A FIRM owned by a former Canvey businessman has made a £60million profit from migrant hotels, it has been revealed.

Accounts for Clearsprings Ready Homes owned by Graham King, a former caravan park and disco tycoon, made £62.5million in profits after tax for the year ending January 2023.

This was more than double its profits of £28million the previous year.

Clearsprings Ready Homes is one of three private companies that has contracts with the Home Office to provide asylum accommodation.

The company was contacted for comment by the Echo but failed to respond.

The Home Office said it does not comment on commercial arrangements for individual sites used for asylum accommodation. However, a spokesperson said: “Despite the number of people arriving in the UK reaching record levels, we continue to ensure the accommodation provided meets all legal and contractual requirements whilst also providing value for money for the taxpayer.

“We remain committed to ending the use of expensive hotels for asylum seekers.

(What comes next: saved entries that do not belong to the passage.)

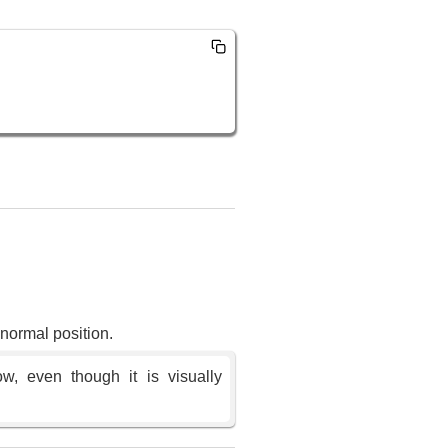
s normal position.
ow, even though it is visually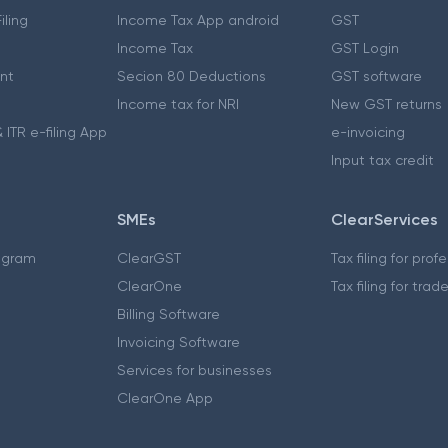
iling
Income Tax App android
GST
Income Tax
GST Login
nt
Secion 80 Deductions
GST software
Income tax for NRI
New GST returns
 ITR e-filing App
e-invoicing
Input tax credit
SMEs
ClearServices
ogram
ClearGST
Tax filing for prof
ClearOne
Tax filing for trad
Billing Software
Invoicing Software
Services for businesses
ClearOne App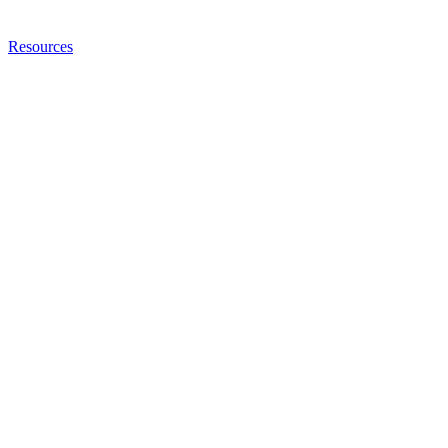
Resources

That is why we are moving asylum seekers into alternative, cheaper accommodation and clearing the legacy backlog.”

The Home Office added: “There is a profit share device in the asylum accommodation contracts that ensures that profit over and above the agreed percentage comes back to the Home Office.”

The company made £25million in 2021 thanks to a Home Office contract to house asylum seekers in southern England and Wales.

With surging numbers of cross-Channel migrants and a Government pledge to cut back on the cost of accommodating asylum seekers in hotels, Mr King can expect to see profits continuing to rise.

There were more than 50,000 asylum seekers in hotels as of the end of June 2023, costing £8.2 million a day. Including all contingency accommodation, the numbers accommodated are more than 52,000.

In the early 2000s Mr King ran a caravan park in Canvey, with his brother. He later used a building he had formerly run as a disco to house refugees.

After that, he reportedly housed refugees in at a run-down former barracks in Kent and an Army camp in Pembrokeshire.